Warning: mysql_num_rows(): supplied argument is not a valid MySQL result resource

[buddhabadboy]

Hello all,
I hope I'm putting this in the right Forum.
I'm a Systems Admin, that's trying to modify some existing php code in the plugin system (register_addmember_process)
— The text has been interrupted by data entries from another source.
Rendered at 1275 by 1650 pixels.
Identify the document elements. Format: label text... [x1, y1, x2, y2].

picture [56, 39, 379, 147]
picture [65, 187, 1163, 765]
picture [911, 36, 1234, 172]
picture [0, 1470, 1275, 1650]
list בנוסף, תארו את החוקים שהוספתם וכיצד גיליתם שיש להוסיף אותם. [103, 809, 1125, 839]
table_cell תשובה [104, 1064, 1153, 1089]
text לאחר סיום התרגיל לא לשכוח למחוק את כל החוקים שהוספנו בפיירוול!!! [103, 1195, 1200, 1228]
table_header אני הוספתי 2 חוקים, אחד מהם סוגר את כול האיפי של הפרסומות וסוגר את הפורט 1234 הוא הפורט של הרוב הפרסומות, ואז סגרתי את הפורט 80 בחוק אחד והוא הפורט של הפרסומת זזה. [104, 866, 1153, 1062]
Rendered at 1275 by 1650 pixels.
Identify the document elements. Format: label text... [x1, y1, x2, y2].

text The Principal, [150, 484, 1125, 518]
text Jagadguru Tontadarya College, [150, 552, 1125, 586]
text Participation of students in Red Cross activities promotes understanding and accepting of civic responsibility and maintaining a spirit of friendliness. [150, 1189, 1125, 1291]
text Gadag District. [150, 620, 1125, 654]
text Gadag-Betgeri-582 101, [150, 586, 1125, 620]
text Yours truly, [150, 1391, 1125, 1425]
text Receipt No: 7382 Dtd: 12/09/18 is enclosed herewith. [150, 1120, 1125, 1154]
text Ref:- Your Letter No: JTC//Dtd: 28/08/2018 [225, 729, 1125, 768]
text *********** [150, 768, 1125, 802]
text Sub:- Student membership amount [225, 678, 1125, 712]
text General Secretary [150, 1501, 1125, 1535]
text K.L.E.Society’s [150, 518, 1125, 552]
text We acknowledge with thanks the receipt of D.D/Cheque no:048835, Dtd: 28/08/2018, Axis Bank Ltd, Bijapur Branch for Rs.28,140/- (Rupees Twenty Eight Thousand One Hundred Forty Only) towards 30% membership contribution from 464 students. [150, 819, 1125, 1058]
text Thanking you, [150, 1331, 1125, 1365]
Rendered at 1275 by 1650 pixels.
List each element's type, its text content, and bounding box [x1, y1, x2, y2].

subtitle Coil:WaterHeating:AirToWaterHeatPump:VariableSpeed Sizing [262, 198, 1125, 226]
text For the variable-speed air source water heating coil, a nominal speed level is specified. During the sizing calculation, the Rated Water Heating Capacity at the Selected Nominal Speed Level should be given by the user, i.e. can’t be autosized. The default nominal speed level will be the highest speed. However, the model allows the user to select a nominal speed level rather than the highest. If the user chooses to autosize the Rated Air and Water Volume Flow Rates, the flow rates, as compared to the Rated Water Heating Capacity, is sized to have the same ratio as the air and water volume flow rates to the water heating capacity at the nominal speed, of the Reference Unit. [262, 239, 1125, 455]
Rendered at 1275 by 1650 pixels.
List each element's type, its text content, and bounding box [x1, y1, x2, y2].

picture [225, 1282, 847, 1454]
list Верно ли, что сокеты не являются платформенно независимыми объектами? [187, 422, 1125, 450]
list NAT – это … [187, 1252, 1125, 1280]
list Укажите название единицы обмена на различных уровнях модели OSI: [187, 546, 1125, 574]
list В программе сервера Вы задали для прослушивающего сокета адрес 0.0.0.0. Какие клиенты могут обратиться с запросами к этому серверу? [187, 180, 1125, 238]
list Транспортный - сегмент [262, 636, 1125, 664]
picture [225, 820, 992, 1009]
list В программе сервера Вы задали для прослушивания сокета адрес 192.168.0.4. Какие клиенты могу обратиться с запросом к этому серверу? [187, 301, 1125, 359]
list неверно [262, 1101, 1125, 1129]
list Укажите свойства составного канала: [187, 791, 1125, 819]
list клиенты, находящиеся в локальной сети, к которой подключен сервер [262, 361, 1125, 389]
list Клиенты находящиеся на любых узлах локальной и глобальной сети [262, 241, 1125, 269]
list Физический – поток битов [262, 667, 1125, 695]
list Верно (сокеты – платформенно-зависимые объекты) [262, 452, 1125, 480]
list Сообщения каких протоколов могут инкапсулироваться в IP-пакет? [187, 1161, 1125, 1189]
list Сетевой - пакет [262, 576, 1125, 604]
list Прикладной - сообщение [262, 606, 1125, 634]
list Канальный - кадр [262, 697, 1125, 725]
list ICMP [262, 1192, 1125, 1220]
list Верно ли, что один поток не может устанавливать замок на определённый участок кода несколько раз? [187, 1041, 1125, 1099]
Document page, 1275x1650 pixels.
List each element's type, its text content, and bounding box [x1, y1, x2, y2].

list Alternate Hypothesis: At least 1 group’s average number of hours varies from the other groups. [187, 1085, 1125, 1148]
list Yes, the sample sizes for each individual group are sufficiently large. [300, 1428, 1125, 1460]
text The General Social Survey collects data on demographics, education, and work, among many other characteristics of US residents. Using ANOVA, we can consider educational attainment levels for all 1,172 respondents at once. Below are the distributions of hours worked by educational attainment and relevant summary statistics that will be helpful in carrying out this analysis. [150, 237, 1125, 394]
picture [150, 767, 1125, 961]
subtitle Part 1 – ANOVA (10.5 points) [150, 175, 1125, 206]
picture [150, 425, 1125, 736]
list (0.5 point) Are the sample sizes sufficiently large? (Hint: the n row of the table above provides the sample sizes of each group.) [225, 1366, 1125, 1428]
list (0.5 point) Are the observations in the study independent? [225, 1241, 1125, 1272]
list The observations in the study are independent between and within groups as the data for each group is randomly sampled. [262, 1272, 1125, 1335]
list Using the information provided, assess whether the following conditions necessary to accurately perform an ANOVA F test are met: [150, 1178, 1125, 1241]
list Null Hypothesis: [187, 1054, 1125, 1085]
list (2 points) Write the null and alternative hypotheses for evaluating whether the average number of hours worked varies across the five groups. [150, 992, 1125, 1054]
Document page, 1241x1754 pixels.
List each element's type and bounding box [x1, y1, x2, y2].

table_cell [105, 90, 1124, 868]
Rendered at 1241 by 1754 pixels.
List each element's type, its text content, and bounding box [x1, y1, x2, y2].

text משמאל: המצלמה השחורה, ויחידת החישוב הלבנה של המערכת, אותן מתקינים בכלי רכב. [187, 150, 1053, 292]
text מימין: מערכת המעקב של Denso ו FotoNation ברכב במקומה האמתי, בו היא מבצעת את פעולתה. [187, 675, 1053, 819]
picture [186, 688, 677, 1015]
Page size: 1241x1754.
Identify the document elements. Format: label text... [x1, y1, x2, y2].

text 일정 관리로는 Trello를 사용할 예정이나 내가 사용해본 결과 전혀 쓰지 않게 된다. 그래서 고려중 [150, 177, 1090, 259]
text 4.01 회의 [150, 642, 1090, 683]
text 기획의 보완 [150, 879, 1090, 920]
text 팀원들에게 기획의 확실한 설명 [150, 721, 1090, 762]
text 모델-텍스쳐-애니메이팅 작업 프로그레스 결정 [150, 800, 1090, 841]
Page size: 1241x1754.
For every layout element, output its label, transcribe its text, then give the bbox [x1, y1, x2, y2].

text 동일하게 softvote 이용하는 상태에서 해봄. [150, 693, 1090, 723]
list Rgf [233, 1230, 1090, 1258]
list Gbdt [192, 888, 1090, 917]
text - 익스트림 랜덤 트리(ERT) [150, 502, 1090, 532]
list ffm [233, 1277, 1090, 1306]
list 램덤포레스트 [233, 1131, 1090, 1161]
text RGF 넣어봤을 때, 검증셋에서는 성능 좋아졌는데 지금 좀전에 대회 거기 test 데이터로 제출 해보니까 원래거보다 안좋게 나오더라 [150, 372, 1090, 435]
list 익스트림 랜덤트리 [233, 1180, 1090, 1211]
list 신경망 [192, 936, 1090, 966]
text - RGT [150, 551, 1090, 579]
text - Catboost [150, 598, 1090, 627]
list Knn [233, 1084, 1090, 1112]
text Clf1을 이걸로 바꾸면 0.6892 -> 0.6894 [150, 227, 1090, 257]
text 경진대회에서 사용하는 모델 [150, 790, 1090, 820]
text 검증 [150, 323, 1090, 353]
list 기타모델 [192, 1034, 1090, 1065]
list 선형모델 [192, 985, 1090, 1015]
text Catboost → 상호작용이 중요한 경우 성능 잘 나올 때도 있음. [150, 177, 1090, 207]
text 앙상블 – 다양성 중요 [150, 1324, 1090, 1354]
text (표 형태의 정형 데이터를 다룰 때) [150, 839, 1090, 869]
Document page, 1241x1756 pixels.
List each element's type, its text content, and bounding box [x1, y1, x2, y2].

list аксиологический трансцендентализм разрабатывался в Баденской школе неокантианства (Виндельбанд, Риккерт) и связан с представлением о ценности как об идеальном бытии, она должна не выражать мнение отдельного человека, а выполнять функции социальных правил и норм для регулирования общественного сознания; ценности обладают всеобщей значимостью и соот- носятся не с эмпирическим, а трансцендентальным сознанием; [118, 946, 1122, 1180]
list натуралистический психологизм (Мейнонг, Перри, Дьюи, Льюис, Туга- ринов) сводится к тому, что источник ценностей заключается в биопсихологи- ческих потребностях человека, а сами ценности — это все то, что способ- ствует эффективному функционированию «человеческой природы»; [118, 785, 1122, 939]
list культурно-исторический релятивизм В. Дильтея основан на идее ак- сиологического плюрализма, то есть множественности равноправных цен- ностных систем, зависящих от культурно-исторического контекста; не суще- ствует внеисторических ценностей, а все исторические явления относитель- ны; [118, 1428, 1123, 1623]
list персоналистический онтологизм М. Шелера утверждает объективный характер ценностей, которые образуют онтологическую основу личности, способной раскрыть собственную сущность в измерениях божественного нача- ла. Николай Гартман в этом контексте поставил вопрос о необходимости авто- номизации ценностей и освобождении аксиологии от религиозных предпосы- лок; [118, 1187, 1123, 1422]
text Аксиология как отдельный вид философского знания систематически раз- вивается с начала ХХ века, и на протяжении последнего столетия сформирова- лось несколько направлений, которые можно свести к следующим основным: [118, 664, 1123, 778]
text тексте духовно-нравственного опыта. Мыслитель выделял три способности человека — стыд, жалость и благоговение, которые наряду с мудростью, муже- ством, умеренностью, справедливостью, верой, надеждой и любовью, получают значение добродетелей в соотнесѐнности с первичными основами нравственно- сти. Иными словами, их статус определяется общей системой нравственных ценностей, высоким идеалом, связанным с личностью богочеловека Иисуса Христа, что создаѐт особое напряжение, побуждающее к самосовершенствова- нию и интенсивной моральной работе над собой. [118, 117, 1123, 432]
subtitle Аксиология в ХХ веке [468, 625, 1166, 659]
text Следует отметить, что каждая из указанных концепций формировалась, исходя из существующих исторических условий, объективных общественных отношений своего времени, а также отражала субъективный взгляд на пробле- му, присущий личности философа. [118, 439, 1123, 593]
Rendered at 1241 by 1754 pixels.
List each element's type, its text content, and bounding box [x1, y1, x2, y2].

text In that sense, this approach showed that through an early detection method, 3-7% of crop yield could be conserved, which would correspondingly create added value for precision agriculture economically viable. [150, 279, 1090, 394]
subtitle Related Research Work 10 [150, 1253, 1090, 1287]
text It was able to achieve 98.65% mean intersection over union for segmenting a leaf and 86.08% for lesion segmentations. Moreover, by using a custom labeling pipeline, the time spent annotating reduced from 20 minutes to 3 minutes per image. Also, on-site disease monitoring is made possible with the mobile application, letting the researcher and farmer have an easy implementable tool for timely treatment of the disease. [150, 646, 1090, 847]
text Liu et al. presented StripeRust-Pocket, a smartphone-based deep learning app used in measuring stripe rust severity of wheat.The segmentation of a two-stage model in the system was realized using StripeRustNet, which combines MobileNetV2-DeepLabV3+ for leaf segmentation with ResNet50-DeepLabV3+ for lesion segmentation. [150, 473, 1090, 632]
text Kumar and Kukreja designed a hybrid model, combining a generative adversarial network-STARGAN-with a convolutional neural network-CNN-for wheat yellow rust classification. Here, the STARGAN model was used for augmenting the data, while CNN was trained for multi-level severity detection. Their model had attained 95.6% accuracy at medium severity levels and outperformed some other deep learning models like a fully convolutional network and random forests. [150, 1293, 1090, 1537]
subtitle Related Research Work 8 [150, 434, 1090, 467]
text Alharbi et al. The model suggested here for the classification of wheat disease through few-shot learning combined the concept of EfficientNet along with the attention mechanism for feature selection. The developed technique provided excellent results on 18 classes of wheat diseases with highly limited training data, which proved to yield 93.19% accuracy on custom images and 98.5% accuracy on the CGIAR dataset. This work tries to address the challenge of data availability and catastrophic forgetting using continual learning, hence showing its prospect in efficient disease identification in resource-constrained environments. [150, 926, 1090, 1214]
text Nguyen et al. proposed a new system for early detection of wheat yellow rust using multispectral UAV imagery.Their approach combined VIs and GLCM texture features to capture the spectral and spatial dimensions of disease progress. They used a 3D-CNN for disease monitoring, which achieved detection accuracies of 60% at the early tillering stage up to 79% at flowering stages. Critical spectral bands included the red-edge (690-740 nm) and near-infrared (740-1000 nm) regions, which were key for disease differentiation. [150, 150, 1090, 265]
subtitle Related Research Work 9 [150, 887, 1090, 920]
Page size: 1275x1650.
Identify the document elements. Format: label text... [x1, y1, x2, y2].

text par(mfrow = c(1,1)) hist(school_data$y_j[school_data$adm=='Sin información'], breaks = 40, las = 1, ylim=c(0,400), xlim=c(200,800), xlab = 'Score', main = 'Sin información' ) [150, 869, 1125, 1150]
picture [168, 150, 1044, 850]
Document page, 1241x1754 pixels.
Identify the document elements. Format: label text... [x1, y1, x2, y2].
We have a proccess that needs to verify a few options for a user to have access to the boards. Whenever I put in this new modified code, I get this:

Warning: mysql_num_rows(): supplied argument is not a valid MySQL result resource in /register.php(358) : eval()'d code on line 30

Can anyone help? here's the code I put in:

$aff_db_name = "xxx";
$aff_db_user = "xxx";
$aff_db_pass = "xxx";
$aff_db_host = "xxx";
$vip_username = $vbulletin->GPC['username'];
$vip_pass = $_REQUEST["pss"];
$dbconn = mysql_connect($aff_db_host, $aff_db_user, $aff_db_pass);
if (!$dbconn) {
die ('Could not connect: ' . mysql_error());
}
mysql_select_db($aff_db_name, $dbconn);

$query = "SELECT email, password, passcode FROM vippass WHERE passcode='$vip_username' AND password ='$vip_pass'";
$query1 = "SELECT * FROM vipmember WHERE passcode='$vip_username'";
$query2 = "SELECT * FROM transaction WHERE transtype='SALE' AND passcode='$vip_username' AND date >= DATE_SUB(CURDATE(),INTERVAL 90 DAY)";
$result = mysql_query($query, $dbconn);
$result1 = mysql_query($query1, $dbconn);
$result2 = mysql_query($query2, $dbconn);

if (mysql_num_rows($result) >= 1 AND mysql_num_rows($result1) >= 1) {
$row = mysql_fetch_assoc($result);
$userdata->set('email',$row['email']);
}
elseif (mysql_num_rows($result) >= 1 AND mysql_num_rows($result2) >= 1) {
$row = mysql_fetch_assoc($result);
$userdata->set('email',$row['email']);
}
else {
eval(standard_error("The User Name or Password did not match, or not VIP Member."));
}
mysql_close($dbconn);

[MoT3rror]

You should use the inbuilt db functions for one. Second your code doesn't protect against sql injection.

Here is some links for it

Escaping
The unexpected Sql Injection

When you start using the vbulletin db functions, your page will come up with a db error if there is one which is probably why you are getting that code.

[Dismounted]

Also see this article.

[buddhabadboy]

thanks for the warning, but the forum isn't a major one of ours, so we're not all that worried about sql injection. Also, the information we get as a condition for registration deals with a different database.

Is there any way to know what is causing this problem? OR, better yet, is there any way i can "pass" the results of:

mysql_num_rows($result2) AND $result2

on the return page, so i can see what is going on? (log file??)

thanks!

[MoT3rror]

Like I said you are getting a database error. Use mysql_error(); to get the error text.